Espacer les révisions consolide la mémoire
Les neuropédagogues conseillent non-seulement de réactiver régulièrement une connaissance, mais également de scinder les apprentissages en petits morceaux. Il est vivement conseillé de réviser en plusieurs fois, sur des temps courts, plutôt qu’une seule fois sur une longue durée. Concrètement : 20 minutes par jour pendant 3 jours sont plus efficaces qu’1 heure la veille d’un contrôle.
Pourquoi cette technique est-elle plus efficace ?
Premièrement, durant la nuit le cerveau se remémore ce qu’il a appris dans la journée, consolidant ainsi les connexions neuronales (même les siestes sont bénéfiques !). Ainsi, en étalant les révisions sur une semaine, nous dormons entre deux apprentissages et consolidons notre mémoire. Deuxièmement, il existe un « effet d’habituation » au niveau des neurones. Lorsque nous répétons longuement un même geste ou une même connaissance, les neurones deviennent très efficaces : nous devenons compétents pour faire le geste, nous connaissons bien ce que nous avons appris. Néanmoins, en devenant facile, l’apprentissage n’active plus les neurones. La mémoire ne travaille plus, il s’agit uniquement d’une répétition. Au contraire, lorsque nous faisons un effort pour nous rappeler de ce que nous avons appris la veille, nous activons nos neurones et la mémoire se renforce. Conclusion : quand c’est difficile (mais accessible), on apprend.

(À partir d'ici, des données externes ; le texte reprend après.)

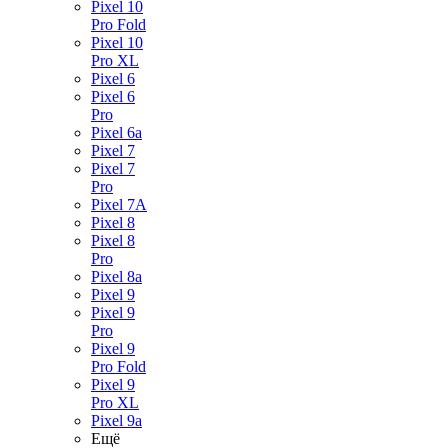
Pixel 10
Pro Fold
Pixel 10
Pro XL
Pixel 6
Pixel 6
Pro
Pixel 6a
Pixel 7
Pixel 7
Pro
Pixel 7A
Pixel 8
Pixel 8
Pro
Pixel 8a
Pixel 9
Pixel 9
Pro
Pixel 9
Pro Fold
Pixel 9
Pro XL
Pixel 9a
Ещё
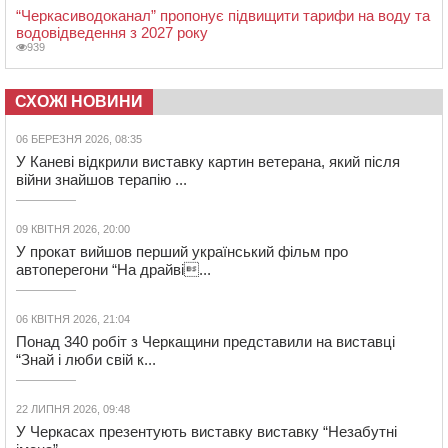
“Черкасиводоканал” пропонує підвищити тарифи на воду та
водовідведення з 2027 року
939
СХОЖІ НОВИНИ
06 БЕРЕЗНЯ 2026, 08:35
У Каневі відкрили виставку картин ветерана, який після
війни знайшов терапію ...
09 КВІТНЯ 2026, 20:00
У прокат вийшов перший український фільм про
автоперегони “На драйві...
06 КВІТНЯ 2026, 21:04
Понад 340 робіт з Черкащини представили на виставці
“Знай і люби свій к...
22 ЛИПНЯ 2026, 09:48
У Черкасах презентують виставку виставку “Незабутні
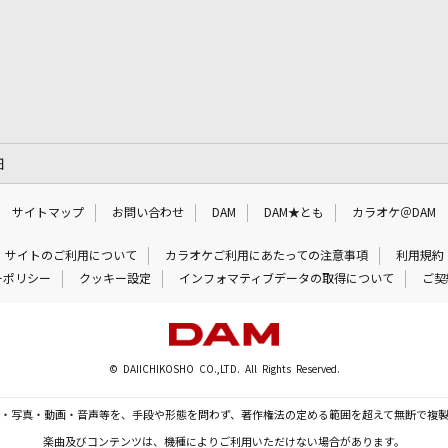
細
サイトマップ
お問い合わせ
DAM
DAM★とも
カラオケ＠DAM
サイトのご利用について
カラオケご利用にあたっての注意事項
利用規約
ーポリシー
クッキー設定
インフォマティブデータの取得について
ご契
© DAIICHIKOSHO CO.,LTD. All Rights Reserved.
・写真・動画・音声等を、手段や形態を問わず、著作権法の定める範囲を超えて無断で複
楽曲及びコンテンツは、機種によりご利用いただけない場合があります。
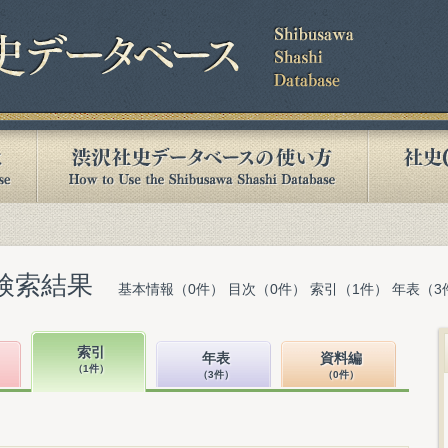
検索結果
基本情報（0件） 目次（0件） 索引（1件） 年表（3
索引
年表
資料編
（1件）
（3件）
（0件）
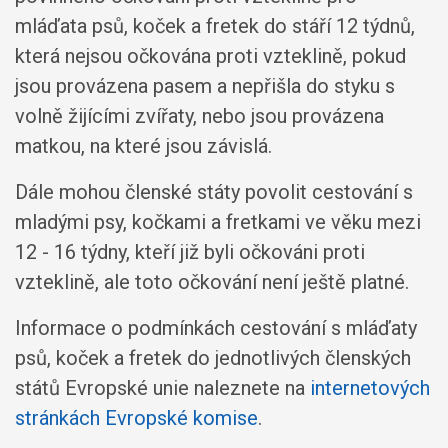
mláďata psů, koček a fretek do stáří 12 týdnů,
která nejsou očkována proti vzteklině, pokud
jsou provázena pasem a nepřišla do styku s
volně žijícími zvířaty, nebo jsou provázena
matkou, na které jsou závislá.
Dále mohou členské státy povolit cestování s
mladými psy, kočkami a fretkami ve věku mezi
12 - 16 týdny, kteří již byli očkováni proti
vzteklině, ale toto očkování není ještě platné.
Informace o podmínkách cestování s mláďaty
psů, koček a fretek do jednotlivých členských
států Evropské unie naleznete na
internetových
stránkách Evropské komise
.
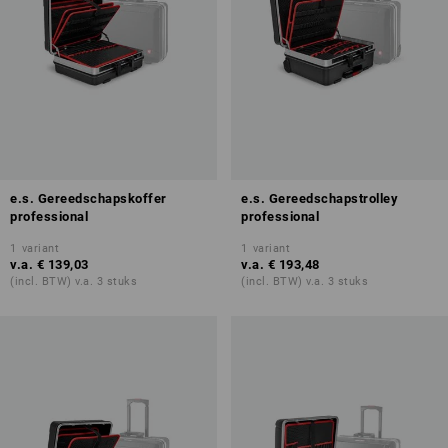
e.s. Gereedschapskoffer
e.s. Gereedschapstrolley
professional
professional
1
variant
1
variant
v.a.
€ 139,03
v.a.
€ 193,48
(incl. BTW) v.a. 3 stuks
(incl. BTW) v.a. 3 stuks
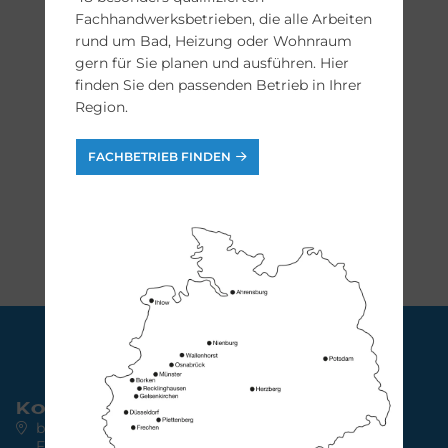
Fachhandwerksbetrieben, die alle Arbeiten
rund um Bad, Heizung oder Wohnraum
gern für Sie planen und ausführen. Hier
finden Sie den passenden Betrieb in Ihrer
Region.
FACHBETRIEB FINDEN
Kontakt
bad & heizung concept AG
Friedrich-Ebert-Str. 64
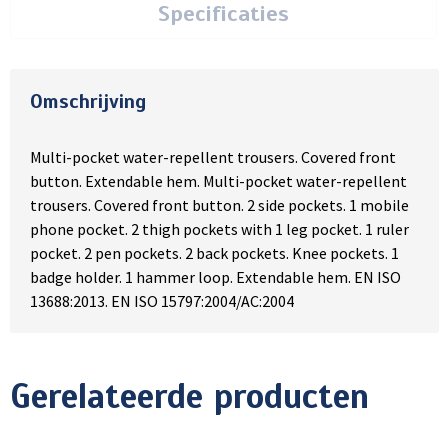
Specificaties
Omschrijving
Multi-pocket water-repellent trousers. Covered front
button. Extendable hem. Multi-pocket water-repellent
trousers. Covered front button. 2 side pockets. 1 mobile
phone pocket. 2 thigh pockets with 1 leg pocket. 1 ruler
pocket. 2 pen pockets. 2 back pockets. Knee pockets. 1
badge holder. 1 hammer loop. Extendable hem. EN ISO
13688:2013. EN ISO 15797:2004/AC:2004
Gerelateerde producten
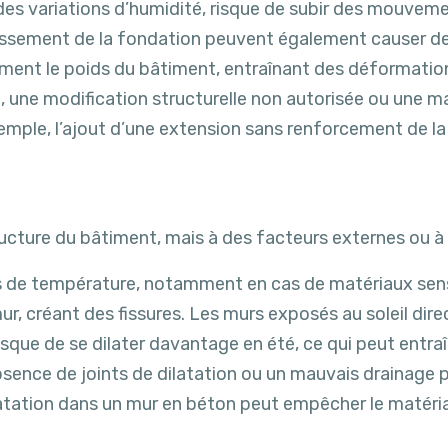
à des variations d’humidité, risque de subir des mouveme
aissement de la fondation peuvent également causer de
nt le poids du bâtiment, entraînant des déformations
, une modification structurelle non autorisée ou une 
exemple, l’ajout d’une extension sans renforcement de la
tructure du bâtiment, mais à des facteurs externes ou à
s de température, notamment en cas de matériaux sens
r, créant des fissures. Les murs exposés au soleil dir
sque de se dilater davantage en été, ce qui peut entraî
bsence de joints de dilatation ou un mauvais drainage 
atation dans un mur en béton peut empêcher le matériau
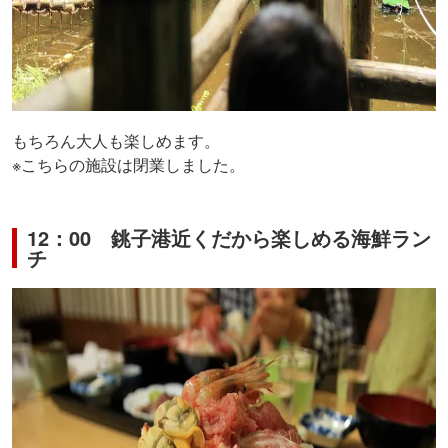
もちろん大人も楽しめます。
※こちらの施設は閉業しました。
12：00 銚子港近くだから楽しめる海鮮ラン
チ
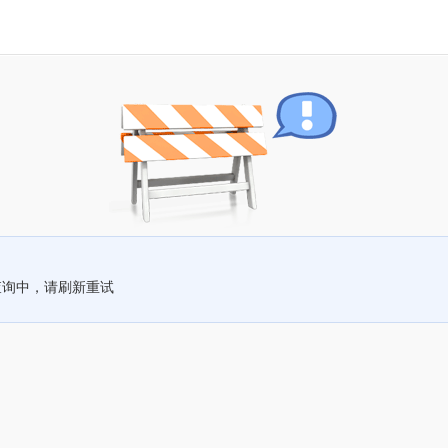
查询中，请刷新重试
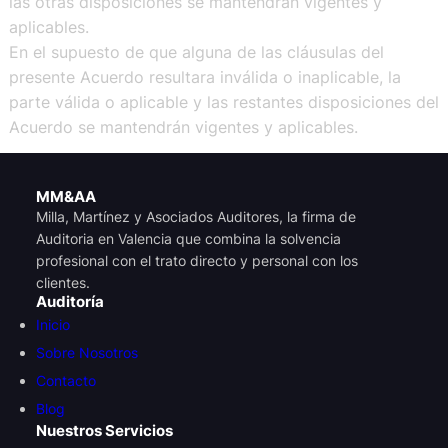
las otras disposiciones se mantendrán vigentes y
aplicables.
En el supuesto de que alguna de las cláusulas del
presente Acuerdo resultara inválida o inaplicable, la
parte válida o aplicable y las restantes disposiciones del
Acuerdo se mantendrán vigentes y aplicables.
MM&AA
Milla, Martínez y Asociados Auditores, la firma de
Auditoria en Valencia que combina la solvencia
profesional con el trato directo y personal con los
clientes.
Auditoría
Inicio
Sobre Nosotros
Contacto
Blog
Nuestros Servicios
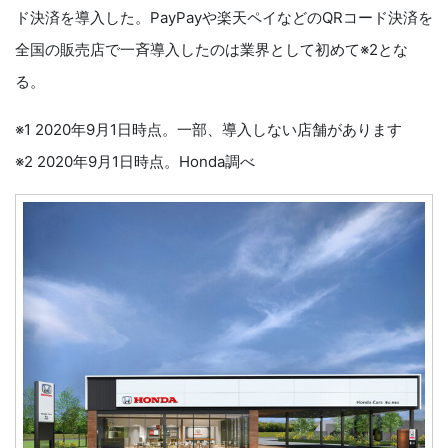
ド決済を導入した。PayPayや楽天ペイなどのQRコード決済を
全国の販売店で一斉導入したのは業界として初めて※2とな
る。
※1 2020年9月1日時点。一部、導入しない店舗があります
※2 2020年9月1日時点。Honda調べ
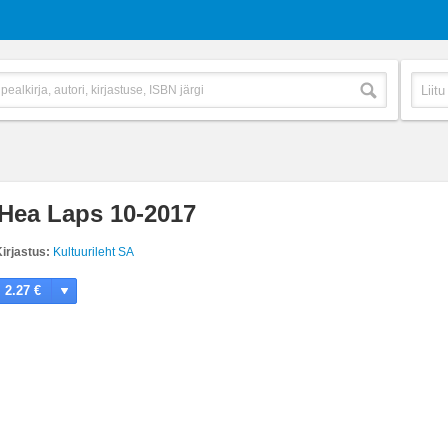
Hea Laps 10-2017
irjastus:
Kultuurileht SA
2.27 €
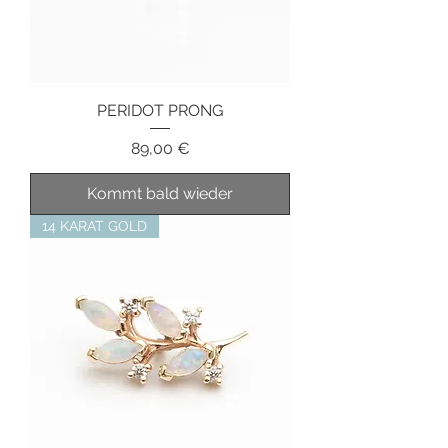
PERIDOT PRONG
Preis
89,00 €
Kommt bald wieder
14 KARAT GOLD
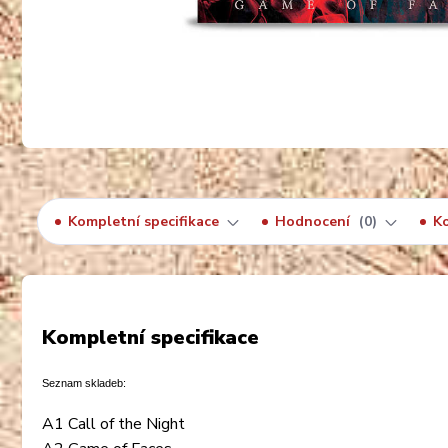
Kompletní specifikace
Hodnocení
0
K
Kompletní specifikace
Seznam skladeb:
A1 Call of the Night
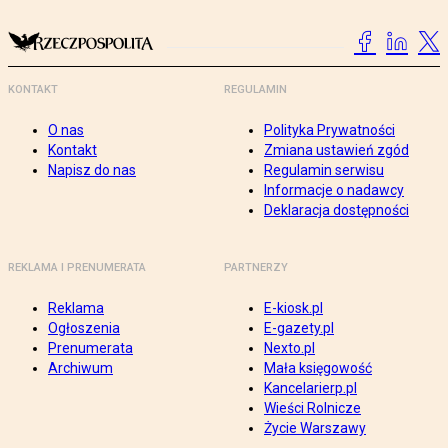
KONTAKT
REGULAMIN
O nas
Polityka Prywatności
Kontakt
Zmiana ustawień zgód
Napisz do nas
Regulamin serwisu
Informacje o nadawcy
Deklaracja dostępności
REKLAMA I PRENUMERATA
PARTNERZY
Reklama
E-kiosk.pl
Ogłoszenia
E-gazety.pl
Prenumerata
Nexto.pl
Archiwum
Mała księgowość
Kancelarierp.pl
Wieści Rolnicze
Życie Warszawy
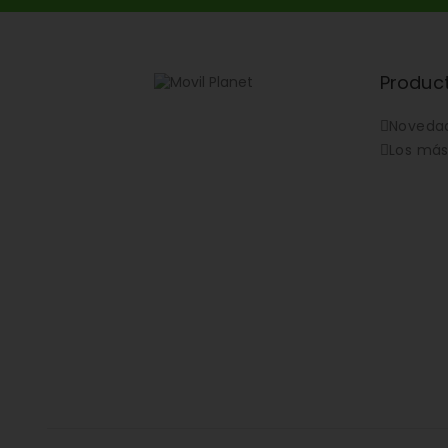
Produc
Noveda
Los más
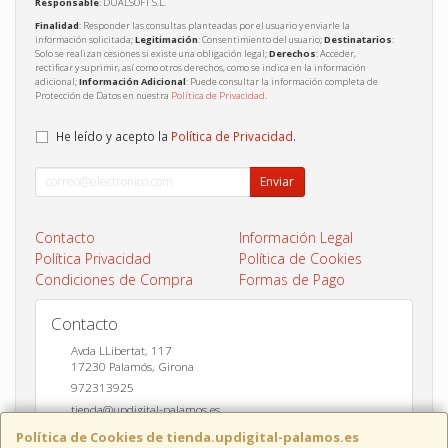
Responsable
: DUALSOFT S.L.
Finalidad
: Responder las consultas planteadas por el usuario y enviarle la
información solicitada;
Legitimación
: Consentimiento del usuario;
Destinatarios
:
Solo se realizan cesiones si existe una obligación legal;
Derechos
: Acceder,
rectificar y suprimir, así como otros derechos, como se indica en la información
adicional;
Información Adicional
: Puede consultar la información completa de
Protección de Datos en nuestra
Política de Privacidad
.
He leído y acepto la
Política de Privacidad
.
Enviar
Contacto
Información Legal
Política Privacidad
Política de Cookies
Condiciones de Compra
Formas de Pago
Contacto
Avda LLibertat, 117
17230
Palamós
,
Girona
972313925
tienda@updigital-palamos.es
Política de Cookies de tienda.updigital-palamos.es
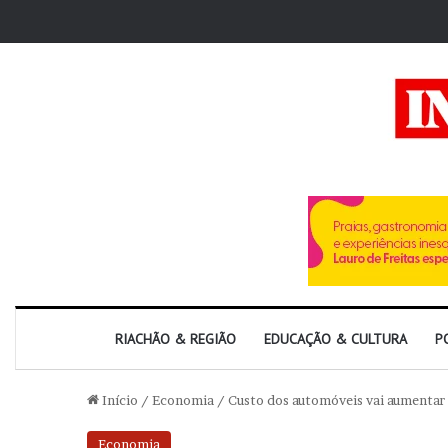
RIACHÃO & REGIÃO
EDUCAÇÃO & CULTURA
P
Início
/
Economia
/
Custo dos automóveis vai aumentar
Economia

S’il n’est pas possible de laisser une nuit entre deux apprentissages, conseillez à vos enfants des petites séances de révisions, avec des pauses entre deux (15 minutes de révisions, 5 minutes de pause, etc…). Les pauses aideront le cerveau à consolider les connexions neuronales.
Pour aller plus loin :
Faire le plein d’énergie avant d’apprendre
Quand les neurones sont à plat, que se passe-t-il ? Alors les enfants « font de la chaise » : ils sont à leur bureau mais, terrassés par la fatigue, ils n’apprennent pas. Aidez vos enfants à reconnaître les signes de fatigue et conseillez-leur de mobiliser leur corps pour retrouver de l’énergie : danser, chanter, faire un tour à l’extérieur, respirer… Il faut absolument recharger les batteries avant de travailler.
Intéressé.es ? Vous trouverez plus d’informations sur la chaîne YouTube de Steve Masson[2], chercheur en neuroéducation[3], qui a réalisé des vidéos courtes et très accessibles sur le sujet.
[1] « Use it or lose it ! » disent les anglophones
[2] Steve Masson – Cerveau et apprentissage
[3] Branche scientifique à l’intersection de la pédagogie et des neurosciences, qui essaye de mieux comprendre le cerveau afin d’en tirer des indices sur la manière d’apprendre et d’enseigner la plus adaptée.